Task to complete: Please write what comes next in the passage below on tip-enhanced Raman spectroscopy of silicon nanowires, starting after its final sentence.

Text passage:
Figure 6: a) Topographical image of the top of a SiNW. The dashed arrow shows the region in which the 32 Raman spectra were recorded. The blue and the purple dot indicate the positions where the polarization angle-resolved measurements where performed. b) Eight of the collected Raman spectra along the white arrow in panel a showing varying c-Si Raman peak intensities. A detailed analysis about the intensity evolution of the a-Si and c-Si Raman peaks is shown in Figure S2 (Supporting Information File 1). c) Polarization angle-resolved Raman scattering of the c-Si Raman peak as a function of the rotation angle of the Glan–Taylor polarizer. The triangles and circles are the original data, whilst the closed lines are to guide the eyes. d) Polarization angle-resolved photoluminescence patterns collected from the same sample positions, indicated in panel a.

Conclusion

Local structural properties, such as changes in the fraction of crystallinity of a c-Si/a-Si core–shell nanowire are characterized confocally at an optical resolution of about 300 nm. Applying tip-enhanced Raman spectroscopy, we show that variations of the intensity ratio between the crystalline Si and amorphous Si Raman peaks at sample positions as close as eight nanometers can be revealed. Furthermore, the polarizations of Raman scattering and photoluminescence signals locally emitted from a single SiNW are explored by combining polarization angle-resolved emission spectroscopy with tip-enhanced optical spectroscopy. Our work demonstrates the high potential of resolving local structural properties of nanomaterials, here demonstrated for silicon, at the sub-10 nanometer scale using tip-enhanced Raman techniques. TEM investigations are in line with TERS results, which supports the idea that TERS can be used as a micro/nano-structure characterization technique.

Saved data entries
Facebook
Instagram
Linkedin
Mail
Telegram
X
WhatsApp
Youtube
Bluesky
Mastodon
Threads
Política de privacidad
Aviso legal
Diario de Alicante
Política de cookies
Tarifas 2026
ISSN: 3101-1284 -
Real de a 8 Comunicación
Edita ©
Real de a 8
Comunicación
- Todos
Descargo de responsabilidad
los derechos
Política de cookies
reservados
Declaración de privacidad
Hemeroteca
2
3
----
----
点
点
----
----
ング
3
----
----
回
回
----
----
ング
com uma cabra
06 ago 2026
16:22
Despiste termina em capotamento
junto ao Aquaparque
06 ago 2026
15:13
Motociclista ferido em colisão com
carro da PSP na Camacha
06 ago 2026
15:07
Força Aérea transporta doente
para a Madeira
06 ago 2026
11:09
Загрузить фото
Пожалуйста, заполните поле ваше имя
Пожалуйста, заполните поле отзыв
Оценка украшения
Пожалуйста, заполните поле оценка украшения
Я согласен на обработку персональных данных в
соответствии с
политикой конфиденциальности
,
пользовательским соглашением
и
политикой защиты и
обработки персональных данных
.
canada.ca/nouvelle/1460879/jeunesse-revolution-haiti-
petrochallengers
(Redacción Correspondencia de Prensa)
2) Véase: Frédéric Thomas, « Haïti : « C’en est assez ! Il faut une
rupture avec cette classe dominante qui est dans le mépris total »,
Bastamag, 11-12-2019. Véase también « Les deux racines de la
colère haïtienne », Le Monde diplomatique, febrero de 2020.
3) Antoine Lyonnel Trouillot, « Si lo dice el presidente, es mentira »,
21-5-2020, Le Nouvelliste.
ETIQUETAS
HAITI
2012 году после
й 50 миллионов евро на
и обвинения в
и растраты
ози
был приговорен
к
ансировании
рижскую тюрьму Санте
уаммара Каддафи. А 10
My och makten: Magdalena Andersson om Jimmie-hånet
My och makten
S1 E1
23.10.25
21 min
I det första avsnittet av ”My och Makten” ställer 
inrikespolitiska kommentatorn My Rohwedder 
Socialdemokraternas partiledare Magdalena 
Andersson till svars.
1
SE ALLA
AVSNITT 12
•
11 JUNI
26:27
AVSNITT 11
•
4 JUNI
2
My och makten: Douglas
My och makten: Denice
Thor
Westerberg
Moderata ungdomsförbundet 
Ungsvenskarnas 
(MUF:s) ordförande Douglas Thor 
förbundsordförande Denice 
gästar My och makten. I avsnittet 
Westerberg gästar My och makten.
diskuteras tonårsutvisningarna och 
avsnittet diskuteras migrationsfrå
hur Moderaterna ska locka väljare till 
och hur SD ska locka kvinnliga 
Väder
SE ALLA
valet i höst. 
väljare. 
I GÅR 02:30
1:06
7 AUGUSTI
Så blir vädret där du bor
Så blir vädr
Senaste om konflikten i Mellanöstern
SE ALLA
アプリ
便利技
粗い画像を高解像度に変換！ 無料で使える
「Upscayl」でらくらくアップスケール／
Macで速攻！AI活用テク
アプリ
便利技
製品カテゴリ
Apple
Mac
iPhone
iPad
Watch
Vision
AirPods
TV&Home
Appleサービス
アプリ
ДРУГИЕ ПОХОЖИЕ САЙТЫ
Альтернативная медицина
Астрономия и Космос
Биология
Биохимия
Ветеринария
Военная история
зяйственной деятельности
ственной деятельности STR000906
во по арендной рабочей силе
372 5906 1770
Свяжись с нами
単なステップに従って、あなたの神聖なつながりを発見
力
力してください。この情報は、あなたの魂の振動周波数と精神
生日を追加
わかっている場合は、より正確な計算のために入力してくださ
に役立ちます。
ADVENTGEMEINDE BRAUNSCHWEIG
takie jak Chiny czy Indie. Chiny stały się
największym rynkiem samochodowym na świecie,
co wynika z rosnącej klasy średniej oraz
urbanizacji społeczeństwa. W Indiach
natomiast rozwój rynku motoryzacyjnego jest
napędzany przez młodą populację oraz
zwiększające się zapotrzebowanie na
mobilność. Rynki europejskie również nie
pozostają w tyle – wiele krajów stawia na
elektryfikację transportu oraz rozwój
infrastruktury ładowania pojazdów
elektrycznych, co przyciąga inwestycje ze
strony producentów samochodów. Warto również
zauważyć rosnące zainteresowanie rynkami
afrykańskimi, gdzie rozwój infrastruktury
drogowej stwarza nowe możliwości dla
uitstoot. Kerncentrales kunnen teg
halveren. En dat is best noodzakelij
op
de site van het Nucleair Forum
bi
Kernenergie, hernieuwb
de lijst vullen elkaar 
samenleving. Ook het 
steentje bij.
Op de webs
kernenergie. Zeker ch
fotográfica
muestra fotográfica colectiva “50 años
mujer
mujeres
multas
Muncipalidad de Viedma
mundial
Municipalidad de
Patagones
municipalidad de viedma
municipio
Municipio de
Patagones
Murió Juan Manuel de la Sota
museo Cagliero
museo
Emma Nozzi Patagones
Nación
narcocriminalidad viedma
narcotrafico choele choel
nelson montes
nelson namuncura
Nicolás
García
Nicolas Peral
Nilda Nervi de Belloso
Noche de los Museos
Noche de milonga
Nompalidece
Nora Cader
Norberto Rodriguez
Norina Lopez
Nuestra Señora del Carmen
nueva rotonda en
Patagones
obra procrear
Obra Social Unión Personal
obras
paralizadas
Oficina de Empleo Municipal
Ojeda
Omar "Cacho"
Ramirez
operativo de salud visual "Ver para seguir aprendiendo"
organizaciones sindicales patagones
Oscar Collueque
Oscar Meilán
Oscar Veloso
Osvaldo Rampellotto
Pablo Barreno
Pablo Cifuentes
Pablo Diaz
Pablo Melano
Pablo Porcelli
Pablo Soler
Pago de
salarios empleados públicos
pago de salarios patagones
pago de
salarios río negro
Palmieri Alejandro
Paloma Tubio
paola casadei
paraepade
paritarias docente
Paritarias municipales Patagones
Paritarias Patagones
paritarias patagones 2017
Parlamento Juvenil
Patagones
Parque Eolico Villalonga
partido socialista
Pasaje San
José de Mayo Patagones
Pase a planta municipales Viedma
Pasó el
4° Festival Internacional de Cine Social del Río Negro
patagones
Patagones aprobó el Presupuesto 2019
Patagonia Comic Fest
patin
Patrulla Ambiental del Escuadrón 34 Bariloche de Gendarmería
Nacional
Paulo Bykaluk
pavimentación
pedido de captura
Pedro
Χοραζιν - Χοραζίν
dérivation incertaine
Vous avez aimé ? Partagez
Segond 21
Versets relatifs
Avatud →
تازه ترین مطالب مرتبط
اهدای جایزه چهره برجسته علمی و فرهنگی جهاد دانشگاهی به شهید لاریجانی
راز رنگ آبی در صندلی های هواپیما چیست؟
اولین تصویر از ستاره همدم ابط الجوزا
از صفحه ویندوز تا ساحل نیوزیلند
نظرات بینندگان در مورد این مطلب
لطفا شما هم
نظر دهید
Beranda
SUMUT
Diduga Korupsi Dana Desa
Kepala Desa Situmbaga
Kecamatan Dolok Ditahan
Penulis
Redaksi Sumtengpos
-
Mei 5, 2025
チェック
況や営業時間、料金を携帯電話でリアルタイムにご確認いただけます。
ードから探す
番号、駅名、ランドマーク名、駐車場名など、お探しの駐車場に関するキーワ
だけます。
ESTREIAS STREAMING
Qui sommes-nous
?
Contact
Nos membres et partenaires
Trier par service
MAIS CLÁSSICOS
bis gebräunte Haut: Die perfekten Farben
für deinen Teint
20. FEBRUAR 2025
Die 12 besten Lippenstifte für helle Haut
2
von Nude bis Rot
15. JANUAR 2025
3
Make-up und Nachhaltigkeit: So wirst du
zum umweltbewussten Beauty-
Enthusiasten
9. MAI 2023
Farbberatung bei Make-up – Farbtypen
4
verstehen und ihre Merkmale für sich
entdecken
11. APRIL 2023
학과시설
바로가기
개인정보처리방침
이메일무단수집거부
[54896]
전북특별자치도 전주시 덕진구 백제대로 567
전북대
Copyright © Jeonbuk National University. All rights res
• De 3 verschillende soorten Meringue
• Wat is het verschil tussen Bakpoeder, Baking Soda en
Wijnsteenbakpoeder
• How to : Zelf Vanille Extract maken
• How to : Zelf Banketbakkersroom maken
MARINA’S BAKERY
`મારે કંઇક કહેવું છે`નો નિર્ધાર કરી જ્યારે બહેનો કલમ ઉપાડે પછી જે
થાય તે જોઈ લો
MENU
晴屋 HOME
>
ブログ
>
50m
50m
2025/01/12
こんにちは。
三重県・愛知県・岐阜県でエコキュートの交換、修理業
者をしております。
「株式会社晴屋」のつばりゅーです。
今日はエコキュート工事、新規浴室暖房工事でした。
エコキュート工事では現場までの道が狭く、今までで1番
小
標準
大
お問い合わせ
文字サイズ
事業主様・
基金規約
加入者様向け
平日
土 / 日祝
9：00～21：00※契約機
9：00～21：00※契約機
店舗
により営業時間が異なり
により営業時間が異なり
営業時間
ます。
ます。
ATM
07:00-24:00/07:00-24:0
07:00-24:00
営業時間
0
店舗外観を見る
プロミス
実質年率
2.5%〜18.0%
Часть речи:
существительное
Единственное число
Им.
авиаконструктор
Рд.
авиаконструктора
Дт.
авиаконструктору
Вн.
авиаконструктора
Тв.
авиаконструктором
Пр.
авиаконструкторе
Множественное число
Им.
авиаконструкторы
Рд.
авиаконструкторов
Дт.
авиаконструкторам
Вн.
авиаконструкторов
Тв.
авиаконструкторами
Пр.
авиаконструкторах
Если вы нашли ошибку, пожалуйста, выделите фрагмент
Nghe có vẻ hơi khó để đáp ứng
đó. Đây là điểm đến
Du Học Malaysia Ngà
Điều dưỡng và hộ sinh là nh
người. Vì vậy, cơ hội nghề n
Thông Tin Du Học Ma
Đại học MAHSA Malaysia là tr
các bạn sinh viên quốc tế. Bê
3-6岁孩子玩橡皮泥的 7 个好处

Response to the task:
Experimental

Core–shell SiNWs were synthesized in two steps. At first, SiNWs were grown by utilizing the VLS growth mechanism [13] using dewetted Pt thin films as the growth catalyst [29] at a growth temperature of 720 °C, which yields a certain SiNW diameter distribution. VLS nanowire growth is carried out in a quartz tube furnace with a precursor gas mixture of H2 (270 sccm) and SiH4 (30 sccm), at a pressure of 100 mbar. Silicon shells are grown at a temperature of 520 °C with a gas mixture of H2 (10 sccm) and SiH4 (100 sccm), at a pressure of 100 mbar. The silicon shell growth rate under these conditions is in the range of 1 nm/min and yields a thickness of approximately 25 nm. To make confocal Raman and TERS investigations of individual nanowires, SiNWs are released from their original growth substrate by ultra-sonicating the growth substrate in purified water. For Raman and TERS investigations, nanowires are deposited on gold-coated silicon wafers as carrier substrates. For transmission electron microscopy (TEM), nanowires are deposited on copper TEM grids with lacey carbon meshes.

Using a custom-built setup with a parabolic mirror (NA: 0.998) [34], we achieve a diffraction-limited confocal resolution by illumination with a radially polarized laser beam [35]. With a 636.3 nm diode laser operating in continuous-wave mode we obtain a focus diameter of roughly 300 nm [36]. To further increase the resolution a chemically etched gold tip, attached to a tuning fork, is brought into the focus [37-41]. A plasmonic oscillation is generated at the tip apex by the excitation with a radially polarized laser beam along the tip axis. Here, the local field intensity is greatly increased leading to a strong local near field confined at the tip apex. This gives rise to the enhanced sensitivity of tip-enhanced Raman spectroscopy (TERS). TERS combined with scanning probe microscopy (SPM) also allows for the collection of correlated topography and optical images [42,43]. For polarization angle-resolved emission measurements, a Glan–Taylor prism as polarization filter is positioned in front of the entrance slit of the spectrometer.

Supporting Information

Supporting Information File 1: Additional experimental data.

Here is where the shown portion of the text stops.